Most all of the guys on THE ULTIMATE FIGHTER look like punks. I am sure they are decent but out of all the people fighting MMA there is not anyone more qualified for the ufc. I just could not see that KENNY FLORIAN fighting in the UFC. ANd what about SAM and that kid JASON that got eliminated first, why did they choose him?

----------


## soo2bhuge

i agree. these guys are hardly the best in america. i train with guys 10x better. i think it's that they were aware of the fact that ufc was having auditions and let's not forget that these auditions took place at major cities. not everybody is checking out ufc.tv every day and many weren't aware. i went to the pride auditions in la in november and the guys there for awesome compared to the ultimate fighter guys.

----------


## Panzerfaust

You must also remember that alot of the guy's that tried out or got the parts actually train with established MMA camps.

I know Chris Brennan, Carlos Newton and Randy Couture had guys trying out. I also agree that these are not the "cream" of the crop but what can you do, ZUFFA can **** up a cup of coffee.

----------


## soo2bhuge

> You must also remember that alot of the guy's that tried out or got the parts actually train with established MMA camps.
> 
> I know Chris Brennan, Carlos Newton and Randy Couture had guys trying out. I also agree that these are not the "cream" of the crop but what can you do, ZUFFA can **** up a cup of coffee.

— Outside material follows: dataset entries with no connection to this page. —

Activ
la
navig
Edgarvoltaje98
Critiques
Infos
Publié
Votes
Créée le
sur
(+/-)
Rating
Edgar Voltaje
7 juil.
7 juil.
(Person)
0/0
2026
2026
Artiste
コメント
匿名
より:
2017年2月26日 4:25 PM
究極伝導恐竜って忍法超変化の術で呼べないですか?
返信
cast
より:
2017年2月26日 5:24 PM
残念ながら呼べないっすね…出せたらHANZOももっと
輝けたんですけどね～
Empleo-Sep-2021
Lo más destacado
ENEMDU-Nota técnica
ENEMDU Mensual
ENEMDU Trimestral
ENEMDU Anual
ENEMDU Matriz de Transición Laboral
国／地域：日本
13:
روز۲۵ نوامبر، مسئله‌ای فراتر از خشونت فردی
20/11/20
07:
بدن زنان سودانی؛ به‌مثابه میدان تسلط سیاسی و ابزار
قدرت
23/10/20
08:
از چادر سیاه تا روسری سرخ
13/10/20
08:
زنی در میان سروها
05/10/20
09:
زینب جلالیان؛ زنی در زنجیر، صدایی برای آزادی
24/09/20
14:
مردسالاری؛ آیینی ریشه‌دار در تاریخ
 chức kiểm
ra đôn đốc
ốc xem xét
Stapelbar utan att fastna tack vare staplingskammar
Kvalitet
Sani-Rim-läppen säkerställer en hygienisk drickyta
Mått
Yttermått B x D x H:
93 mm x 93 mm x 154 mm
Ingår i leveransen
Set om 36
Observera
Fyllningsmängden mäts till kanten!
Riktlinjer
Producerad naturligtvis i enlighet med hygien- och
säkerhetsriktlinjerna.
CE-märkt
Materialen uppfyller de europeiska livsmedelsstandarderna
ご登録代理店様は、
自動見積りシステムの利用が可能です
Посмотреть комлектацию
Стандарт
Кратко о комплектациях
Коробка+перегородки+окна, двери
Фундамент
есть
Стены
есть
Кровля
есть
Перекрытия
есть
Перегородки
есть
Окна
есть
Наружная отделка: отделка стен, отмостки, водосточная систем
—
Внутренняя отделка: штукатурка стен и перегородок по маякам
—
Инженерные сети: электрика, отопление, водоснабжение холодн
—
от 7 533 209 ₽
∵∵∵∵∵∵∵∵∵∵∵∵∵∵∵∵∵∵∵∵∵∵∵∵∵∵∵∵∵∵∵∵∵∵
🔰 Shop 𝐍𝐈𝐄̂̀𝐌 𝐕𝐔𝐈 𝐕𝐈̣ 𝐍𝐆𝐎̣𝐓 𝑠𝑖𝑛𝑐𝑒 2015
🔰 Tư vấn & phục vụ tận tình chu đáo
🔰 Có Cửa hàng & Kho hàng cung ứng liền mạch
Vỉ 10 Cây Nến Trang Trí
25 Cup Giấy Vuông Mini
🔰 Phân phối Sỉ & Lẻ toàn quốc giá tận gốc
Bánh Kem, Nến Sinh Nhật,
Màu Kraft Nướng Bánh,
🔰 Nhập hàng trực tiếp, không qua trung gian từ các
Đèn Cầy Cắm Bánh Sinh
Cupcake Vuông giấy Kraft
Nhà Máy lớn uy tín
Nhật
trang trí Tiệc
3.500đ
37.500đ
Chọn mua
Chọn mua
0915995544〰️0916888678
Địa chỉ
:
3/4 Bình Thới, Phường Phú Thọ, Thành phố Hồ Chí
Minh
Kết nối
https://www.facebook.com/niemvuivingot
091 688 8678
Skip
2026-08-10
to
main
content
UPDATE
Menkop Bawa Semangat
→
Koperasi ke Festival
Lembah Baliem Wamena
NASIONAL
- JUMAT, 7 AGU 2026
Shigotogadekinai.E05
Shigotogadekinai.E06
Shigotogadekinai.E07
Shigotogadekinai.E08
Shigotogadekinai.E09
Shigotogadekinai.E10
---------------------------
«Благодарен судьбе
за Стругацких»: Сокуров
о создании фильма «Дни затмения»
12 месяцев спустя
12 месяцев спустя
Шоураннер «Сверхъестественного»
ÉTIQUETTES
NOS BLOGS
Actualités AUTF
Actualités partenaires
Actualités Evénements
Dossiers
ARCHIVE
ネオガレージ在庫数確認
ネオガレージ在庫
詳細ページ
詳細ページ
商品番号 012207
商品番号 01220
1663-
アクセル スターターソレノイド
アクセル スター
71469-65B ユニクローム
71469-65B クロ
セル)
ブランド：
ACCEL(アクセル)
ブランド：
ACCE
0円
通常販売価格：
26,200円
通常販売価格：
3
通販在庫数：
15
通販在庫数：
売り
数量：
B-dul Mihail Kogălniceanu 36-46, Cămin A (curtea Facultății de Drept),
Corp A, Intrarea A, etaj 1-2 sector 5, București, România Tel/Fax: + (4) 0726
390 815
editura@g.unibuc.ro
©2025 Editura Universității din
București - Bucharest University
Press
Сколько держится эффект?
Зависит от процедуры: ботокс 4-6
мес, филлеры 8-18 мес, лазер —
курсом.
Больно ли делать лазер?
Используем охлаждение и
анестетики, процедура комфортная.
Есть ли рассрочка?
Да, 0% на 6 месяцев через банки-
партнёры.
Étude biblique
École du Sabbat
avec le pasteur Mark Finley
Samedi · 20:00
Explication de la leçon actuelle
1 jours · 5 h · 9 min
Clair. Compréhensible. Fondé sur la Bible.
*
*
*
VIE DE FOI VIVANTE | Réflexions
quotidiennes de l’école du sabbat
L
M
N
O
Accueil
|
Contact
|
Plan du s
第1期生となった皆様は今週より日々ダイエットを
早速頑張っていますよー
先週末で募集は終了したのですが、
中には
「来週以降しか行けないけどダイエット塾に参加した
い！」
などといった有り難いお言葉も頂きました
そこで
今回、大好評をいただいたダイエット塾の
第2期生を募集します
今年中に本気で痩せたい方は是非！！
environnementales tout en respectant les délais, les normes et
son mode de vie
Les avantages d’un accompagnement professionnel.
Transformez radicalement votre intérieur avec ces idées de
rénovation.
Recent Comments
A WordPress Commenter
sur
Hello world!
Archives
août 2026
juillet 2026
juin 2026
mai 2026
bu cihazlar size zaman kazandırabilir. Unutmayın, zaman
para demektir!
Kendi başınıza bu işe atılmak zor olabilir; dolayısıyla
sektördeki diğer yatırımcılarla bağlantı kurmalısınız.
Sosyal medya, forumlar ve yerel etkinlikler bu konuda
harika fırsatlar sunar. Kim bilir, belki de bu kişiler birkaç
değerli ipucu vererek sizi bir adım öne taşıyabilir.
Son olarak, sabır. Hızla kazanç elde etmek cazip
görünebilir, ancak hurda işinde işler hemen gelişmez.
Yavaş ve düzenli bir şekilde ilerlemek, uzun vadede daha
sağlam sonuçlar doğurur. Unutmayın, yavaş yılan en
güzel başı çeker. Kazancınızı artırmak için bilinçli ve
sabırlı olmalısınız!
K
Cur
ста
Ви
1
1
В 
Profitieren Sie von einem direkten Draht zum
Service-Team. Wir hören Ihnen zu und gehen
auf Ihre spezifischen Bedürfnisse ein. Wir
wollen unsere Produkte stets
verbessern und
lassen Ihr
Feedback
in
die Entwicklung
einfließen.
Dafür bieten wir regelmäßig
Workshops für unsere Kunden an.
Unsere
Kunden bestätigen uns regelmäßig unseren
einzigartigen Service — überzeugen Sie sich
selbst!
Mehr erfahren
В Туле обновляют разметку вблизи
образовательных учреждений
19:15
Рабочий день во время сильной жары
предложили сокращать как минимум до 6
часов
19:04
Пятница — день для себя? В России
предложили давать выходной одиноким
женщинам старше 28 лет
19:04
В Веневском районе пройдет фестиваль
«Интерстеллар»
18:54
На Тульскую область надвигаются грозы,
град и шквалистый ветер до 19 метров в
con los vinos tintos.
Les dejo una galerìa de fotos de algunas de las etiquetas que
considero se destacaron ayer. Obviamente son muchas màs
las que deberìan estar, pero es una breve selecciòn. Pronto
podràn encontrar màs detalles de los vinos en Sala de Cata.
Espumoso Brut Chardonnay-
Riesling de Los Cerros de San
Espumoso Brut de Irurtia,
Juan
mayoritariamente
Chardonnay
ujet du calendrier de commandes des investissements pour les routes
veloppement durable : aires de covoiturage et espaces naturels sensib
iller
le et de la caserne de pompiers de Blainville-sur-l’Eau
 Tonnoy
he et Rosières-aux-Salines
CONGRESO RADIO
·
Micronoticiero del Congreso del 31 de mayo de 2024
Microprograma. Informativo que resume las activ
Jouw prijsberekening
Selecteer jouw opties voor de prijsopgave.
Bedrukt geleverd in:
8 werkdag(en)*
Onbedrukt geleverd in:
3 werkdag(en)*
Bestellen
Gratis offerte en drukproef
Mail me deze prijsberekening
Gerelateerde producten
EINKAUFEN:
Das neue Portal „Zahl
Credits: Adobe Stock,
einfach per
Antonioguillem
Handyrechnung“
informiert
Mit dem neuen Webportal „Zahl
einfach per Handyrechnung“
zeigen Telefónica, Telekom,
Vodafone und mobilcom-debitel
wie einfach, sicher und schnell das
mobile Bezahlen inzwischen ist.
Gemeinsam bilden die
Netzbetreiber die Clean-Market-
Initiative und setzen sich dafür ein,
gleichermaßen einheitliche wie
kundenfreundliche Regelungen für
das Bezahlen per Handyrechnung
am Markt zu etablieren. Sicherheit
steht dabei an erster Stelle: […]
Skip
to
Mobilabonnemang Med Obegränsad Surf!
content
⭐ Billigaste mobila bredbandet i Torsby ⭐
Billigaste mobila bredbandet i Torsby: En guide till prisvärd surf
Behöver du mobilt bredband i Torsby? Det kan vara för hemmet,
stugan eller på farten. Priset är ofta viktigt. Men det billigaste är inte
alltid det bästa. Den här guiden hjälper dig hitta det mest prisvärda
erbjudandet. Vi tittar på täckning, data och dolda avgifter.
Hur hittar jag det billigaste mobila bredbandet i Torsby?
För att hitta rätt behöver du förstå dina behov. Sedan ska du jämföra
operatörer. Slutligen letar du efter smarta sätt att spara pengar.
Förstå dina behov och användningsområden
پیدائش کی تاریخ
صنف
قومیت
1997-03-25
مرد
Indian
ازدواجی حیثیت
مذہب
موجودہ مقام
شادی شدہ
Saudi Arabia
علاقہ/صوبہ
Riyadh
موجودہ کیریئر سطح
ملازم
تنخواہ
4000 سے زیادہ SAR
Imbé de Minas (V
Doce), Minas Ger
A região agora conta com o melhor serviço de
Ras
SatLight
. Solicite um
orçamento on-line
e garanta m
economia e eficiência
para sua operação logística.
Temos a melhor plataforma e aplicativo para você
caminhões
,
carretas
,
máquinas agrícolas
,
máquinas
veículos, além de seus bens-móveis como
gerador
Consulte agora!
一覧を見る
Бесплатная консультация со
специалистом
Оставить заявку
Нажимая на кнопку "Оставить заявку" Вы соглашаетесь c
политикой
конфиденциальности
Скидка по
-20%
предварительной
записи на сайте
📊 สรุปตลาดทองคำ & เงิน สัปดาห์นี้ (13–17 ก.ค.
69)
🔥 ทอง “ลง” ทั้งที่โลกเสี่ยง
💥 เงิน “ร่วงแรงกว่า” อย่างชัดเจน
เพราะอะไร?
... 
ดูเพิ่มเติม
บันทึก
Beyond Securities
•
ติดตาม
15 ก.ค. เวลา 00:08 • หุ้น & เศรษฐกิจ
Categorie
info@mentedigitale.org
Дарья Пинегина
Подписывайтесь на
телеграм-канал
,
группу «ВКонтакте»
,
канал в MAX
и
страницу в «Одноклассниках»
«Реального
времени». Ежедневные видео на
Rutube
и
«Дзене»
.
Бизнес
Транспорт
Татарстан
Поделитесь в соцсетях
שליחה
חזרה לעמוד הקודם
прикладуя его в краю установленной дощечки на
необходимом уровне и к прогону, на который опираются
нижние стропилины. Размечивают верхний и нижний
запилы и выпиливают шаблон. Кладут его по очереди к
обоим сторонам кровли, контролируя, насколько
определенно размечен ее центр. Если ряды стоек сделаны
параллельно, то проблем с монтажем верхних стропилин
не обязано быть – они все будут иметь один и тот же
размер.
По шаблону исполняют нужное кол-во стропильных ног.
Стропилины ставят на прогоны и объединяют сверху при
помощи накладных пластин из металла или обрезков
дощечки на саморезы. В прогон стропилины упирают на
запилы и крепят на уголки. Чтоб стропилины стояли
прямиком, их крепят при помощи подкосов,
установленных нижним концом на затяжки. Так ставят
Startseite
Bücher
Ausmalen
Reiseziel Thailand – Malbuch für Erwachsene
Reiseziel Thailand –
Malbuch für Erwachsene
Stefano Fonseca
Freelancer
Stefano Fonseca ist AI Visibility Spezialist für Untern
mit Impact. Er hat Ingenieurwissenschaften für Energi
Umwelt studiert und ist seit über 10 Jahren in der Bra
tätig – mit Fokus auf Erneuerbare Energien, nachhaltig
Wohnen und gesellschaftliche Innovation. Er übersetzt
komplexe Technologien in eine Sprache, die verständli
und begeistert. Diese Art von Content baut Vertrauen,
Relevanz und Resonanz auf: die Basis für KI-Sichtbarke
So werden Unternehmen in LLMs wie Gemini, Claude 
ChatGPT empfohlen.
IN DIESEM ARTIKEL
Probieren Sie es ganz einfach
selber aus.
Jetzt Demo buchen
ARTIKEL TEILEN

that's true. chris leben is working for team quest now. he teaches classes for them and fights out of their camp.

----------


## Therocksbiggestfan

A lot of these guys on the show got put their because of three things

1. other better fighters who Dana white wanted failed drug tests

2. They knew Dana White and they had an in...example Alex K.'s sister went to college with Dana White and Dana owed Alex a friendly favor

3. Fighters already train with some of the coaches...Leban, and Nate both train with Randy and team Quest!!!!!

----------


## MMA

> Most all of the guys on THE ULTIMATE FIGHTER look like punks. I am sure they are decent but out of all the people fighting MMA there is not anyone more qualified for the ufc. I just could not see that KENNY FLORIAN fighting in the UFC. ANd what about SAM and that kid JASON that got eliminated first, why did they choose him?


i think you're missing the point. the goal wasn't to get the best fighters, it was to get personalities to promote their brand.

and your other comment about kenny florian...it was based on what? the fact that he is soft spoken? have you ever sen him fight? he is undersized (should fight at 155) but his skills are the best on the show, hands down, and his mental intensity is incredible. when he rolled with koschek, he tapped him 10 times in 10 minutes. dana was very impressed with him, and i'm sure he'll end up in UFC whether he wins the show or not.

----------